Castelnuovo Magra: dove la storia di Dante incontra i colli del sole

Affacciato come una sentinella sulla valle del fiume Magra, al confine tra la Liguria e la Toscana, sorge Castelnuovo Magra.

Questo borgo medievale, insignito della bandiera arancione del Touring Club Italiano, è molto più di un semplice centro collinare: è un luogo dove la grande letteratura, l’architettura dei vescovi-conti e il profumo del vermentino si fondono.

Un castello che parla di pace

Il profilo del paese è dominato dalla maestosa Turris Magna, l’ultima testimonianza imponente del castello-palazzo dei vescovi-conti di Luni. Fondato tra il XII e il XIII secolo, questo sito non era solo una fortezza militare, ma una raffinata residenza nobiliare.

È proprio tra queste mura che si è consumato uno degli eventi più significativi della storia medievale e della vita di Dante Alighieri.

Il 6 ottobre 1306, il sommo poeta, in esilio e ospite dei Malaspina, agì come procuratore per firmare la celebre pace di Castelnuovo. Questo trattato pose fine a secoli di conflitti tra i marchesi Malaspina e i vescovi di Luni, segnando il declino del potere temporale dei vescovi nella regione.

Tesori d’arte e fede

Passeggiando per i caruggi (i tipici vicoli liguri), si raggiunge la chiesa di Santa Maria Maddalena. L’interno nasconde un tesoro inaspettato: la “Crocifissione” di Pieter Brueghel il Giovane, un’opera fiamminga di rara bellezza che è stata al centro di rocamboleschi furti e ritrovamenti, diventando un simbolo dell’identità locale.

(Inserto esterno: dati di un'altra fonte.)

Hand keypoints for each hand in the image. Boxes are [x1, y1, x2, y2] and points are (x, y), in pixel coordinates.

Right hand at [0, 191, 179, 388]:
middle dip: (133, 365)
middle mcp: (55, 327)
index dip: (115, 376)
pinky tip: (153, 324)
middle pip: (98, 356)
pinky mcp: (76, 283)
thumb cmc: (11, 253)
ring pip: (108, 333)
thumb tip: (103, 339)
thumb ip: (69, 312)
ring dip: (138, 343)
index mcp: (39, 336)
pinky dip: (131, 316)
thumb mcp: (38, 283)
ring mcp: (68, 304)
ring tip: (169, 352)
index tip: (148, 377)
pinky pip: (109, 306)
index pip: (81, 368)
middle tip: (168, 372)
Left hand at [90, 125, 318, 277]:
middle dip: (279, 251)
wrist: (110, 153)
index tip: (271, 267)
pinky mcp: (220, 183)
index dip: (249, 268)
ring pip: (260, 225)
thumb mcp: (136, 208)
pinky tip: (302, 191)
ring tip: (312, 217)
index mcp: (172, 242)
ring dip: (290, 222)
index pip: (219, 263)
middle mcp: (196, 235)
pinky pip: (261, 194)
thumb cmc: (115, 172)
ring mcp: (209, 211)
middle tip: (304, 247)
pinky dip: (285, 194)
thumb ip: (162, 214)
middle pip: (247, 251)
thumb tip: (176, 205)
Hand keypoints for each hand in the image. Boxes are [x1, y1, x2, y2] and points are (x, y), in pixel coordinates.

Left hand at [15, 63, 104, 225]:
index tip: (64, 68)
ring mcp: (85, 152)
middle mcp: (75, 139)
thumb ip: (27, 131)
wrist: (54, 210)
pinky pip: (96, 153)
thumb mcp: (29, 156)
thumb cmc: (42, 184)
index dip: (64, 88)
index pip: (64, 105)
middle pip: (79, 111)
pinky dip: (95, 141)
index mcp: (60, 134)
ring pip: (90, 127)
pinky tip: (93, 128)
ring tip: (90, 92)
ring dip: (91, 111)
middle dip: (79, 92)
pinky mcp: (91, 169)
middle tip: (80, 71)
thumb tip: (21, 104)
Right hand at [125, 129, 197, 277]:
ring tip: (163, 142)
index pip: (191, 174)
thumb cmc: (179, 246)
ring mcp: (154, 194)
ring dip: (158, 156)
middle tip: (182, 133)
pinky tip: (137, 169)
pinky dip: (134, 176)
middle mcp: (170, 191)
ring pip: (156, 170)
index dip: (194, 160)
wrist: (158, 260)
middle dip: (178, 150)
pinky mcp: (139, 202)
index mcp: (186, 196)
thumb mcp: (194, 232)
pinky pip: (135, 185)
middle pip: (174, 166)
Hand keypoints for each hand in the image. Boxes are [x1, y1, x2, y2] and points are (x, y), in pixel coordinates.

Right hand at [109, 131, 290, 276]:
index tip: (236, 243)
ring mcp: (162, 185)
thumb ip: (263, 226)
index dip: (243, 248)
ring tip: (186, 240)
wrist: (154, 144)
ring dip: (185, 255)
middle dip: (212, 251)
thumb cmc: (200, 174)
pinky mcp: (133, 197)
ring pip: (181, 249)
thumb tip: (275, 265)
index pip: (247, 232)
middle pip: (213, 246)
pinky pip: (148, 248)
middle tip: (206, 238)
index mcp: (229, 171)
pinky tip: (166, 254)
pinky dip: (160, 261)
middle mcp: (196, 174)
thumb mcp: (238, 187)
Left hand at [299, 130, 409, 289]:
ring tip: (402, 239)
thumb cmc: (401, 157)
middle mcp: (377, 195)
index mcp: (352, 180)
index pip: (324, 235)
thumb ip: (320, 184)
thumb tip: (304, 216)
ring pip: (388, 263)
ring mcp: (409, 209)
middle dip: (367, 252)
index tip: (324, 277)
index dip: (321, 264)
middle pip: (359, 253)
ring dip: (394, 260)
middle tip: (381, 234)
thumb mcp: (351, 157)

Non lontano si trovano l’oratorio dei Rossi e l’oratorio dei Bianchi, che testimoniano la vivacità delle antiche confraternite religiose del borgo, ricchi di arredi lignei e opere d’arte che raccontano la devozione popolare.

Il vermentino: l’oro dei colli di Luni

Castelnuovo Magra è nota per il vermentino DOC colli di Luni. I vigneti terrazzati che circondano il borgo, baciati dal sole e rinfrescati dalla brezza marina, producono un vino bianco sapido, elegante e profumato.

Nel centro storico, all’interno del settecentesco palazzo Amati, ha sede l’enoteca regionale della Liguria.

Qui è possibile degustare le eccellenze del territorio e visitare il museo multimediale del vermentino, un percorso sensoriale che racconta la cultura contadina e i segreti della vinificazione.

Sapori da non perdere

Oltre al vino, Castelnuovo offre una cucina genuina che risente delle influenze lunigianesi:

  • La torta di riso “scema”: una specialità salata (nonostante il nome) a base di riso e pochi ingredienti poveri, dalla consistenza unica.
  • Olio extravergine di oliva: prodotto dagli uliveti locali, caratterizzato da una delicatezza che non sovrasta i sapori.